Precauções Essenciais ao Manusear Materento (Apenas para Profissionais)
Embora a recomendação seja sempre deixar o manuseio para profissionais, é vital entender as precauções que devem ser tomadas, caso você se depare com uma situação onde o amianto possa estar presente antes da chegada dos especialistas. Estas diretrizes são cruciais para minimizar a exposição e são uma prática padrão para quem trabalha com este material:
- Identificação Correta: Se houver rótulos ou informações no produto, verifique-os. Se não, a suspeita deve levar à busca por ajuda profissional para identificação.
- Uso de Equipamentos de Proteção Individual (EPIs): Qualquer pessoa que se aproxime ou manuseie amianto, mesmo que por um breve período, deve usar EPIs completos: máscara facial de alta eficiência (P3 ou N100), luvas resistentes, óculos de proteção e um macacão descartável que cubra todo o corpo.
- Evitar Ações que Libertem Fibras: A regra de ouro é NUNCA cortar, serrar, perfurar, lixar ou quebrar o material que contém amianto. Estas ações são as principais responsáveis pela libertação das fibras microscópicas no ar. O ideal é remover as peças inteiras, sem qualquer tipo de fratura.
- Embalagem Adequada: O amianto removido (mesmo as peças inteiras) deve ser imediatamente embalado em sacos resistentes e duplos, selados hermeticamente e claramente etiquetados como "RESÍDUO PERIGOSO" ou "CONTÉM AMIANTO". Isso evita a dispersão das fibras durante o transporte e armazenamento temporário.
Seguir estas precauções é fundamental para a segurança e para evitar a contaminação do ambiente e a exposição de outras pessoas.
Perguntas Frequentes sobre Amianto
1. O amianto é perigoso mesmo se não for tocado?
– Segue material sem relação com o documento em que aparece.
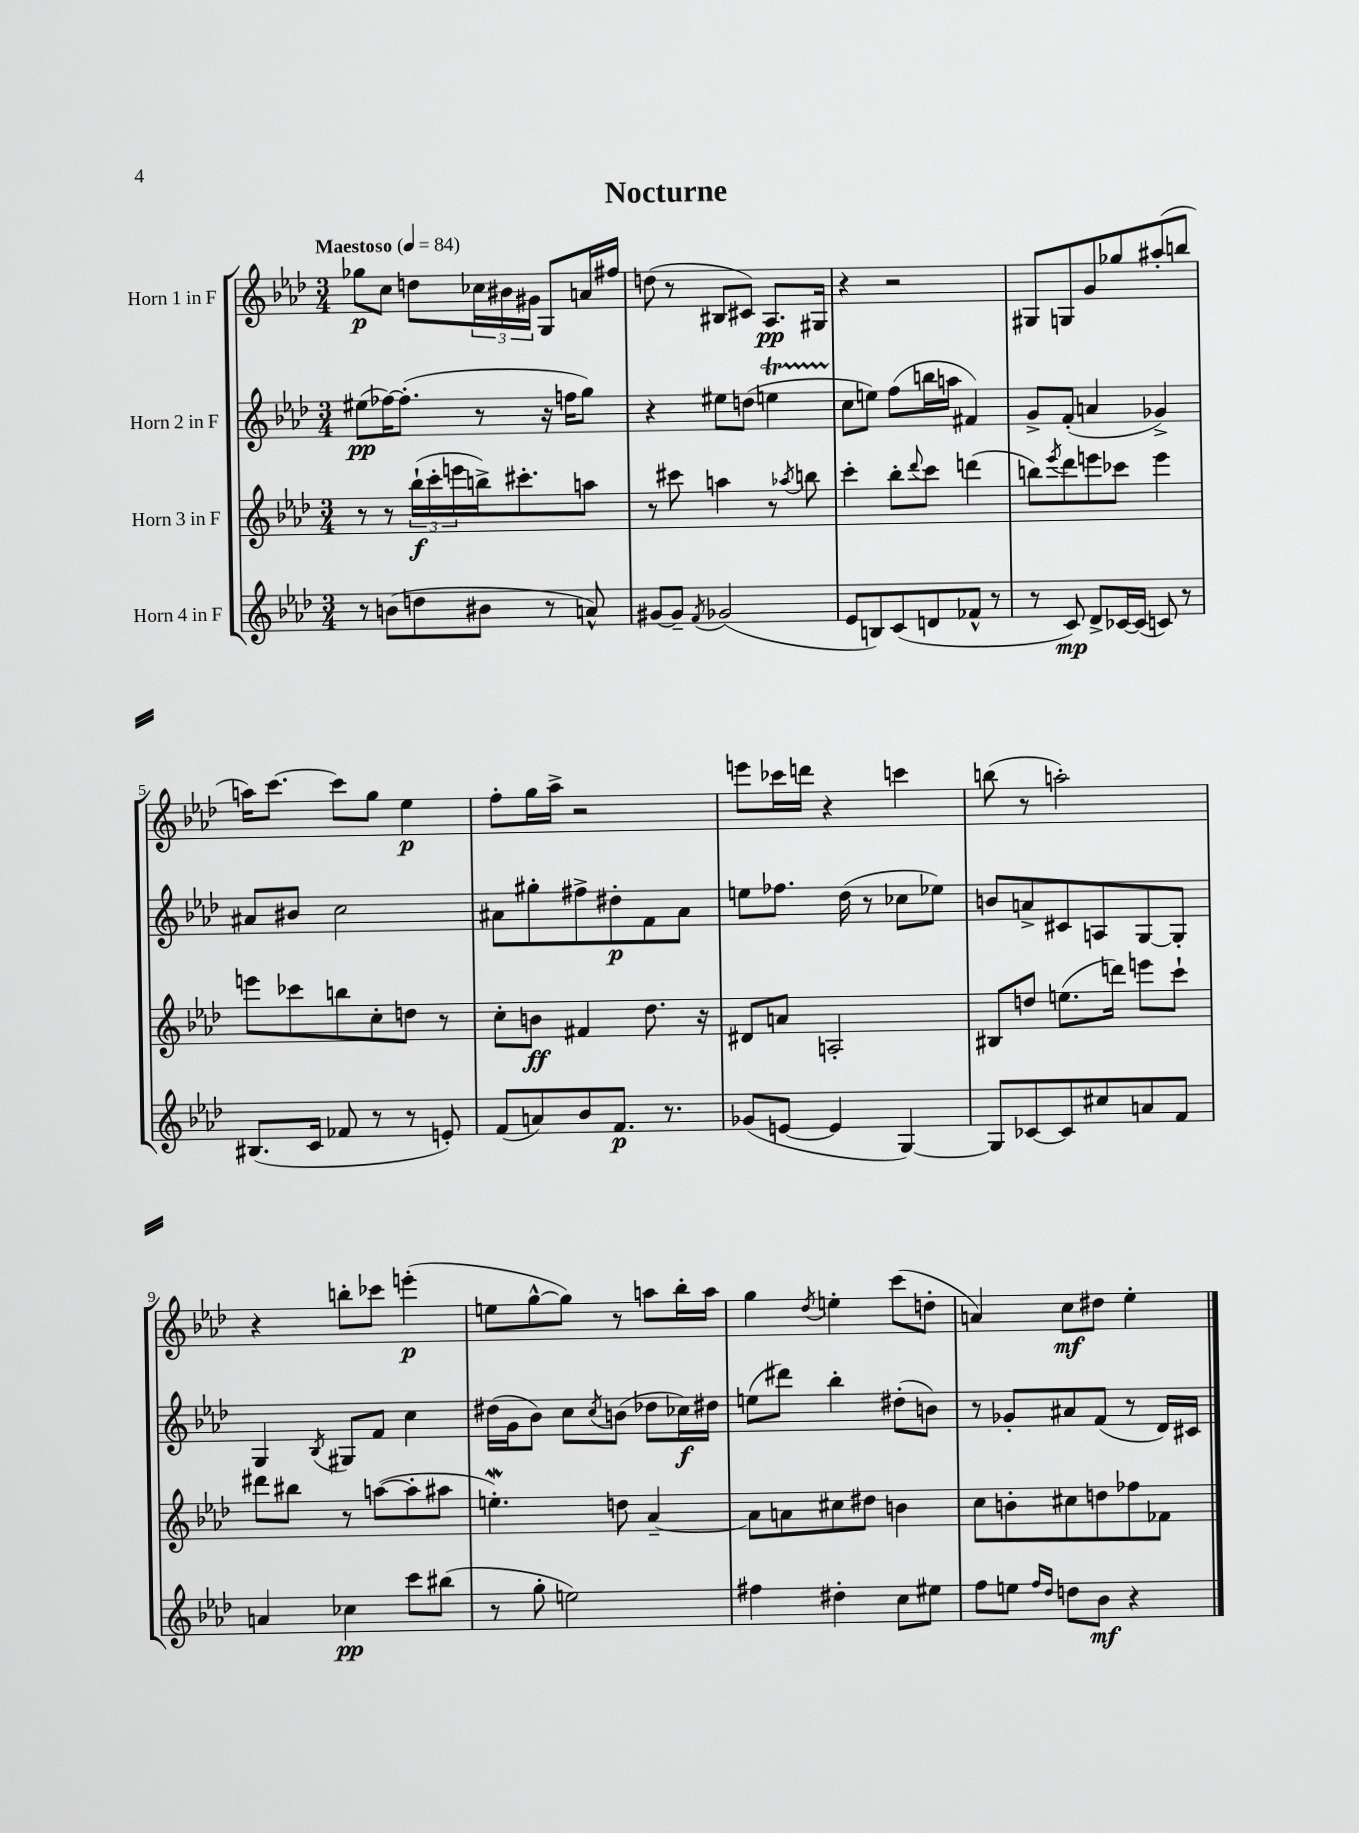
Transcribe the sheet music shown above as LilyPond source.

\header { title = "Nocturne" }
<<
\new StaffGroup <<
\new Staff = "s0" \with { instrumentName = "Horn 1 in F" } {
    \clef treble \key aes \major \numericTimeSignature \time 3/4 \tempo "Maestoso" 4 = 84
    ges''8\p c''8 d''8 \tuplet 3/2 { ces''16 bis'16 gis'16 } g8 a'16 fis''16 |
    d''8( r8 bis8 cis'8) aes8.\pp gis16 |
    r4 r2 |
    gis8 g8 g'8 ges''8 ais''8-.( b''8 |
    a''16) c'''8.~ c'''8 g''8 ees''4\p |
    f''8-. g''16 aes''16-> r2 |
    e'''8 ces'''16 d'''16 r4 c'''4 |
    b''8( r8 a''2-.) |
    r4 b''8-. ces'''8 e'''4-.\p( |
    e''8 g''8~-^ g''8) r8 a''8 bes''16-. a''16 |
    g''4 \acciaccatura { des''8 } e''4-. c'''8( d''8-. |
    a'4) c''8\mf dis''8 ees''4-. \bar "|." |
}
\new Staff = "s1" \with { instrumentName = "Horn 2 in F" } {
    \clef treble \key aes \major \numericTimeSignature \time 3/4
    eis''8\pp( fes''16~) fes''8.-.( r8 r16 f''16 g''8) |
    r4 eis''8 d''8( e''4\startTrillSpan |
    c''8\stopTrillSpan e''8) f''8( b''16 a''16 fis'4) |
    g'8-> f'8-.( a'4 ges'4->) |
    ais'8 bis'8 c''2 |
    ais'8 gis''8-. fis''8-> dis''8-.\p f'8 ais'8 |
    e''8 fes''8. des''16( r8 ces''8 ees''8) |
    b'8 a'8-> cis'8 a8 g8~ g8-. |
    g4 \acciaccatura { bes8 } gis8 f'8 c''4 |
    dis''16( g'16 bes'8) c''8 \acciaccatura { c''8 } b'8( des''8 ces''16\f) dis''16 |
    e''8( dis'''8) bes''4-. dis''8-.( b'8) |
    r8 ges'8-. ais'8 f'8( r8 des'16) cis'16 \bar "|." |
}
\new Staff = "s2" \with { instrumentName = "Horn 3 in F" } {
    \clef treble \key aes \major \numericTimeSignature \time 3/4
    r8 r8 \tuplet 3/2 { bes''16-!\f( c'''16-. e'''16 } b''16->) cis'''8.-. a''8 |
    r8 cis'''8 a''4 r8 \acciaccatura { aes''8 } b''8 |
    c'''4-. bes''8-. \appoggiatura { des'''8 } c'''8 d'''4( |
    b''8) \acciaccatura { ees'''8 } des'''8 e'''8 ces'''8 e'''4 |
    e'''8 ces'''8 b''8 c''8-. d''8 r8 |
    c''8-. b'8\ff fis'4 des''8. r16 |
    dis'8 a'8 a2-. |
    bis8 d''8 e''8.( d'''16) e'''8 c'''8-! |
    dis'''8 bis''8 r8 a''8~( a''8-. ais''8 |
    e''4.-.\mordent) d''8 aes'4~-- |
    aes'8 a'8 cis''8 dis''8 b'4 |
    c''8 b'8-. cis''8 d''8 fes''8 fes'8 \bar "|." |
}
\new Staff = "s3" \with { instrumentName = "Horn 4 in F" } {
    \clef treble \key aes \major \numericTimeSignature \time 3/4
    r8 b'8( d''8 bis'8 r8 a'8-^) |
    gis'8~ gis'8-- \acciaccatura { f'8 } ges'2( |
    ees'8 b8) c'8( d'8 fes'8-^ r8 |
    r8 c'8\mp) des'8-> ces'16~ ces'16( c'8) r8 |
    bis8.( c'16 fes'8 r8 r8 e'8-.) |
    f'8( a'8) bes'8 f'8.\p r8. |
    ges'8( e'8~ e'4 g4~) |
    g8 ces'8~ ces'8 cis''8 a'8 f'8 |
    a'4 ces''4\pp c'''8 bis''8( |
    r8 g''8-. e''2) |
    fis''4 dis''4-. c''8 eis''8 |
    f''8 e''8 \grace { f''16 des''16 } d''8 bes'8\mf r4 \bar "|." |
}
>>
>>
Se o material com amianto estiver intacto, selado, em bom estado de conservação e não for perturbado (cortado, perfurado, quebrado), o risco de libertação de fibras para o ar é baixo. O perigo surge quando o material se degrada ou é danificado, libertando as fibras.
2. Posso remover o amianto sozinho para economizar?
Não, de forma alguma. A remoção de amianto é uma tarefa de alta complexidade e risco, que exige conhecimento técnico, equipamentos de proteção específicos e procedimentos rigorosos para evitar a libertação de fibras. Tentar remover o amianto por conta própria pode levar a uma exposição perigosa e à contaminação de sua propriedade e de si mesmo, com consequências graves para a saúde a longo prazo. É um trabalho exclusivo para especialistas.
3. Como sei se uma empresa é qualificada para remover amianto?
Verifique se a empresa possui experiência comprovada neste tipo de serviço. Em Portugal, ela deve ter alvará de construção do IMPIC e autorização da ACT para trabalhos com amianto. No Brasil, verifique o cadastro junto aos órgãos reguladores estaduais, como a SP Regula em São Paulo, e peça referências ou comprovantes de descarte em aterros licenciados.
4. Onde posso encontrar uma lista de locais de descarte licenciados?
Em Portugal, a Agência Portuguesa para o Ambiente (APA) costuma disponibilizar listas de operadores licenciados para a gestão de resíduos perigosos, incluindo amianto. No Brasil, você pode consultar as agências ambientais estaduais (como a CETESB em São Paulo) ou as agências reguladoras de serviços públicos para obter informações sobre aterros e empresas de descarte licenciadas.
5. Quanto custa remover amianto?
Os custos de remoção de amianto variam significativamente dependendo da quantidade de material, do tipo de estrutura, da complexidade do trabalho e da localização geográfica. Geralmente, envolvem a remoção, o transporte seguro e o descarte em aterros licenciados. É fundamental solicitar vários orçamentos de empresas especializadas para comparar e entender o escopo do serviço.